Source text of formatted documents

[Start of section]

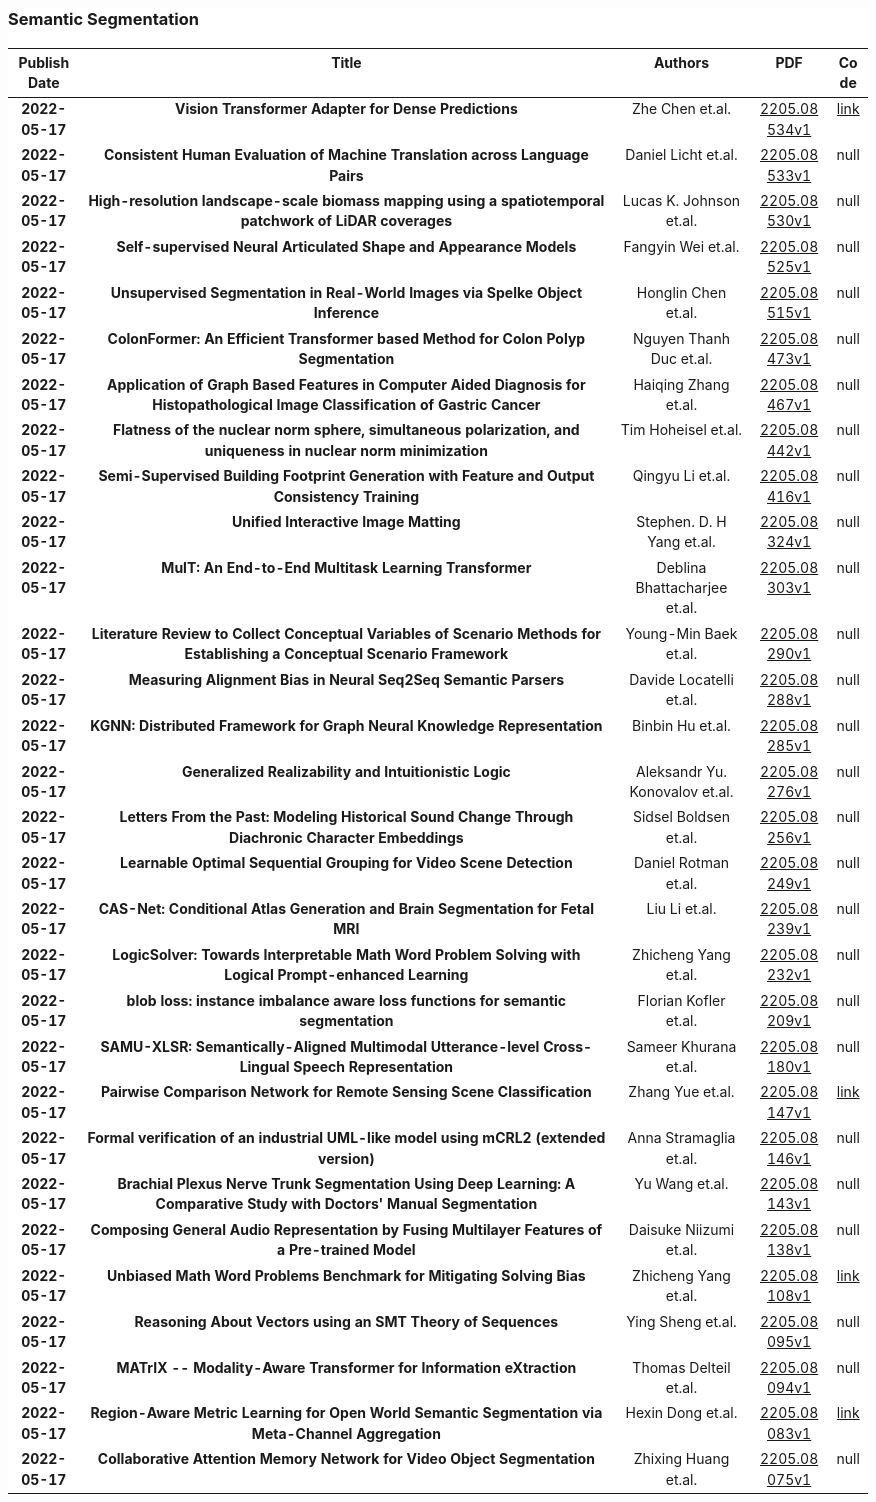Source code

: ### Semantic Segmentation
|Publish Date|Title|Authors|PDF|Code|
| :---: | :---: | :---: | :---: | :---: |
|**2022-05-17**|**Vision Transformer Adapter for Dense Predictions**|Zhe Chen et.al.|[2205.08534v1](http://arxiv.org/abs/2205.08534v1)|[link](https://github.com/czczup/vit-adapter)|
|**2022-05-17**|**Consistent Human Evaluation of Machine Translation across Language Pairs**|Daniel Licht et.al.|[2205.08533v1](http://arxiv.org/abs/2205.08533v1)|null|
|**2022-05-17**|**High-resolution landscape-scale biomass mapping using a spatiotemporal patchwork of LiDAR coverages**|Lucas K. Johnson et.al.|[2205.08530v1](http://arxiv.org/abs/2205.08530v1)|null|
|**2022-05-17**|**Self-supervised Neural Articulated Shape and Appearance Models**|Fangyin Wei et.al.|[2205.08525v1](http://arxiv.org/abs/2205.08525v1)|null|
|**2022-05-17**|**Unsupervised Segmentation in Real-World Images via Spelke Object Inference**|Honglin Chen et.al.|[2205.08515v1](http://arxiv.org/abs/2205.08515v1)|null|
|**2022-05-17**|**ColonFormer: An Efficient Transformer based Method for Colon Polyp Segmentation**|Nguyen Thanh Duc et.al.|[2205.08473v1](http://arxiv.org/abs/2205.08473v1)|null|
|**2022-05-17**|**Application of Graph Based Features in Computer Aided Diagnosis for Histopathological Image Classification of Gastric Cancer**|Haiqing Zhang et.al.|[2205.08467v1](http://arxiv.org/abs/2205.08467v1)|null|
|**2022-05-17**|**Flatness of the nuclear norm sphere, simultaneous polarization, and uniqueness in nuclear norm minimization**|Tim Hoheisel et.al.|[2205.08442v1](http://arxiv.org/abs/2205.08442v1)|null|
|**2022-05-17**|**Semi-Supervised Building Footprint Generation with Feature and Output Consistency Training**|Qingyu Li et.al.|[2205.08416v1](http://arxiv.org/abs/2205.08416v1)|null|
|**2022-05-17**|**Unified Interactive Image Matting**|Stephen. D. H Yang et.al.|[2205.08324v1](http://arxiv.org/abs/2205.08324v1)|null|
|**2022-05-17**|**MulT: An End-to-End Multitask Learning Transformer**|Deblina Bhattacharjee et.al.|[2205.08303v1](http://arxiv.org/abs/2205.08303v1)|null|
|**2022-05-17**|**Literature Review to Collect Conceptual Variables of Scenario Methods for Establishing a Conceptual Scenario Framework**|Young-Min Baek et.al.|[2205.08290v1](http://arxiv.org/abs/2205.08290v1)|null|
|**2022-05-17**|**Measuring Alignment Bias in Neural Seq2Seq Semantic Parsers**|Davide Locatelli et.al.|[2205.08288v1](http://arxiv.org/abs/2205.08288v1)|null|
|**2022-05-17**|**KGNN: Distributed Framework for Graph Neural Knowledge Representation**|Binbin Hu et.al.|[2205.08285v1](http://arxiv.org/abs/2205.08285v1)|null|
|**2022-05-17**|**Generalized Realizability and Intuitionistic Logic**|Aleksandr Yu. Konovalov et.al.|[2205.08276v1](http://arxiv.org/abs/2205.08276v1)|null|
|**2022-05-17**|**Letters From the Past: Modeling Historical Sound Change Through Diachronic Character Embeddings**|Sidsel Boldsen et.al.|[2205.08256v1](http://arxiv.org/abs/2205.08256v1)|null|
|**2022-05-17**|**Learnable Optimal Sequential Grouping for Video Scene Detection**|Daniel Rotman et.al.|[2205.08249v1](http://arxiv.org/abs/2205.08249v1)|null|
|**2022-05-17**|**CAS-Net: Conditional Atlas Generation and Brain Segmentation for Fetal MRI**|Liu Li et.al.|[2205.08239v1](http://arxiv.org/abs/2205.08239v1)|null|
|**2022-05-17**|**LogicSolver: Towards Interpretable Math Word Problem Solving with Logical Prompt-enhanced Learning**|Zhicheng Yang et.al.|[2205.08232v1](http://arxiv.org/abs/2205.08232v1)|null|
|**2022-05-17**|**blob loss: instance imbalance aware loss functions for semantic segmentation**|Florian Kofler et.al.|[2205.08209v1](http://arxiv.org/abs/2205.08209v1)|null|
|**2022-05-17**|**SAMU-XLSR: Semantically-Aligned Multimodal Utterance-level Cross-Lingual Speech Representation**|Sameer Khurana et.al.|[2205.08180v1](http://arxiv.org/abs/2205.08180v1)|null|
|**2022-05-17**|**Pairwise Comparison Network for Remote Sensing Scene Classification**|Zhang Yue et.al.|[2205.08147v1](http://arxiv.org/abs/2205.08147v1)|[link](https://github.com/spectralpublic/pcnet)|
|**2022-05-17**|**Formal verification of an industrial UML-like model using mCRL2 (extended version)**|Anna Stramaglia et.al.|[2205.08146v1](http://arxiv.org/abs/2205.08146v1)|null|
|**2022-05-17**|**Brachial Plexus Nerve Trunk Segmentation Using Deep Learning: A Comparative Study with Doctors' Manual Segmentation**|Yu Wang et.al.|[2205.08143v1](http://arxiv.org/abs/2205.08143v1)|null|
|**2022-05-17**|**Composing General Audio Representation by Fusing Multilayer Features of a Pre-trained Model**|Daisuke Niizumi et.al.|[2205.08138v1](http://arxiv.org/abs/2205.08138v1)|null|
|**2022-05-17**|**Unbiased Math Word Problems Benchmark for Mitigating Solving Bias**|Zhicheng Yang et.al.|[2205.08108v1](http://arxiv.org/abs/2205.08108v1)|[link](https://github.com/yangzhch6/unbiasedmwp)|
|**2022-05-17**|**Reasoning About Vectors using an SMT Theory of Sequences**|Ying Sheng et.al.|[2205.08095v1](http://arxiv.org/abs/2205.08095v1)|null|
|**2022-05-17**|**MATrIX -- Modality-Aware Transformer for Information eXtraction**|Thomas Delteil et.al.|[2205.08094v1](http://arxiv.org/abs/2205.08094v1)|null|
|**2022-05-17**|**Region-Aware Metric Learning for Open World Semantic Segmentation via Meta-Channel Aggregation**|Hexin Dong et.al.|[2205.08083v1](http://arxiv.org/abs/2205.08083v1)|[link](https://github.com/czifan/raml)|
|**2022-05-17**|**Collaborative Attention Memory Network for Video Object Segmentation**|Zhixing Huang et.al.|[2205.08075v1](http://arxiv.org/abs/2205.08075v1)|null|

[End of section]

The task =>
Return every line of source text in the material above without any changes, and leave the pictures out.

Result below =>
Source code

: ### Semantic Segmentation
|Publish Date|Title|Authors|PDF|Code|
| :---: | :---: | :---: | :---: | :---: |
|**2022-05-17**|**Vision Transformer Adapter for Dense Predictions**|Zhe Chen et.al.|[2205.08534v1](http://arxiv.org/abs/2205.08534v1)|[link](https://github.com/czczup/vit-adapter)|
|**2022-05-17**|**Consistent Human Evaluation of Machine Translation across Language Pairs**|Daniel Licht et.al.|[2205.08533v1](http://arxiv.org/abs/2205.08533v1)|null|
|**2022-05-17**|**High-resolution landscape-scale biomass mapping using a spatiotemporal patchwork of LiDAR coverages**|Lucas K. Johnson et.al.|[2205.08530v1](http://arxiv.org/abs/2205.08530v1)|null|
|**2022-05-17**|**Self-supervised Neural Articulated Shape and Appearance Models**|Fangyin Wei et.al.|[2205.08525v1](http://arxiv.org/abs/2205.08525v1)|null|
|**2022-05-17**|**Unsupervised Segmentation in Real-World Images via Spelke Object Inference**|Honglin Chen et.al.|[2205.08515v1](http://arxiv.org/abs/2205.08515v1)|null|
|**2022-05-17**|**ColonFormer: An Efficient Transformer based Method for Colon Polyp Segmentation**|Nguyen Thanh Duc et.al.|[2205.08473v1](http://arxiv.org/abs/2205.08473v1)|null|
|**2022-05-17**|**Application of Graph Based Features in Computer Aided Diagnosis for Histopathological Image Classification of Gastric Cancer**|Haiqing Zhang et.al.|[2205.08467v1](http://arxiv.org/abs/2205.08467v1)|null|
|**2022-05-17**|**Flatness of the nuclear norm sphere, simultaneous polarization, and uniqueness in nuclear norm minimization**|Tim Hoheisel et.al.|[2205.08442v1](http://arxiv.org/abs/2205.08442v1)|null|
|**2022-05-17**|**Semi-Supervised Building Footprint Generation with Feature and Output Consistency Training**|Qingyu Li et.al.|[2205.08416v1](http://arxiv.org/abs/2205.08416v1)|null|
|**2022-05-17**|**Unified Interactive Image Matting**|Stephen. D. H Yang et.al.|[2205.08324v1](http://arxiv.org/abs/2205.08324v1)|null|
|**2022-05-17**|**MulT: An End-to-End Multitask Learning Transformer**|Deblina Bhattacharjee et.al.|[2205.08303v1](http://arxiv.org/abs/2205.08303v1)|null|
|**2022-05-17**|**Literature Review to Collect Conceptual Variables of Scenario Methods for Establishing a Conceptual Scenario Framework**|Young-Min Baek et.al.|[2205.08290v1](http://arxiv.org/abs/2205.08290v1)|null|
|**2022-05-17**|**Measuring Alignment Bias in Neural Seq2Seq Semantic Parsers**|Davide Locatelli et.al.|[2205.08288v1](http://arxiv.org/abs/2205.08288v1)|null|
|**2022-05-17**|**KGNN: Distributed Framework for Graph Neural Knowledge Representation**|Binbin Hu et.al.|[2205.08285v1](http://arxiv.org/abs/2205.08285v1)|null|
|**2022-05-17**|**Generalized Realizability and Intuitionistic Logic**|Aleksandr Yu. Konovalov et.al.|[2205.08276v1](http://arxiv.org/abs/2205.08276v1)|null|
|**2022-05-17**|**Letters From the Past: Modeling Historical Sound Change Through Diachronic Character Embeddings**|Sidsel Boldsen et.al.|[2205.08256v1](http://arxiv.org/abs/2205.08256v1)|null|
|**2022-05-17**|**Learnable Optimal Sequential Grouping for Video Scene Detection**|Daniel Rotman et.al.|[2205.08249v1](http://arxiv.org/abs/2205.08249v1)|null|
|**2022-05-17**|**CAS-Net: Conditional Atlas Generation and Brain Segmentation for Fetal MRI**|Liu Li et.al.|[2205.08239v1](http://arxiv.org/abs/2205.08239v1)|null|
|**2022-05-17**|**LogicSolver: Towards Interpretable Math Word Problem Solving with Logical Prompt-enhanced Learning**|Zhicheng Yang et.al.|[2205.08232v1](http://arxiv.org/abs/2205.08232v1)|null|
|**2022-05-17**|**blob loss: instance imbalance aware loss functions for semantic segmentation**|Florian Kofler et.al.|[2205.08209v1](http://arxiv.org/abs/2205.08209v1)|null|
|**2022-05-17**|**SAMU-XLSR: Semantically-Aligned Multimodal Utterance-level Cross-Lingual Speech Representation**|Sameer Khurana et.al.|[2205.08180v1](http://arxiv.org/abs/2205.08180v1)|null|
|**2022-05-17**|**Pairwise Comparison Network for Remote Sensing Scene Classification**|Zhang Yue et.al.|[2205.08147v1](http://arxiv.org/abs/2205.08147v1)|[link](https://github.com/spectralpublic/pcnet)|
|**2022-05-17**|**Formal verification of an industrial UML-like model using mCRL2 (extended version)**|Anna Stramaglia et.al.|[2205.08146v1](http://arxiv.org/abs/2205.08146v1)|null|
|**2022-05-17**|**Brachial Plexus Nerve Trunk Segmentation Using Deep Learning: A Comparative Study with Doctors' Manual Segmentation**|Yu Wang et.al.|[2205.08143v1](http://arxiv.org/abs/2205.08143v1)|null|
|**2022-05-17**|**Composing General Audio Representation by Fusing Multilayer Features of a Pre-trained Model**|Daisuke Niizumi et.al.|[2205.08138v1](http://arxiv.org/abs/2205.08138v1)|null|
|**2022-05-17**|**Unbiased Math Word Problems Benchmark for Mitigating Solving Bias**|Zhicheng Yang et.al.|[2205.08108v1](http://arxiv.org/abs/2205.08108v1)|[link](https://github.com/yangzhch6/unbiasedmwp)|
|**2022-05-17**|**Reasoning About Vectors using an SMT Theory of Sequences**|Ying Sheng et.al.|[2205.08095v1](http://arxiv.org/abs/2205.08095v1)|null|
|**2022-05-17**|**MATrIX -- Modality-Aware Transformer for Information eXtraction**|Thomas Delteil et.al.|[2205.08094v1](http://arxiv.org/abs/2205.08094v1)|null|
|**2022-05-17**|**Region-Aware Metric Learning for Open World Semantic Segmentation via Meta-Channel Aggregation**|Hexin Dong et.al.|[2205.08083v1](http://arxiv.org/abs/2205.08083v1)|[link](https://github.com/czifan/raml)|
|**2022-05-17**|**Collaborative Attention Memory Network for Video Object Segmentation**|Zhixing Huang et.al.|[2205.08075v1](http://arxiv.org/abs/2205.08075v1)|null|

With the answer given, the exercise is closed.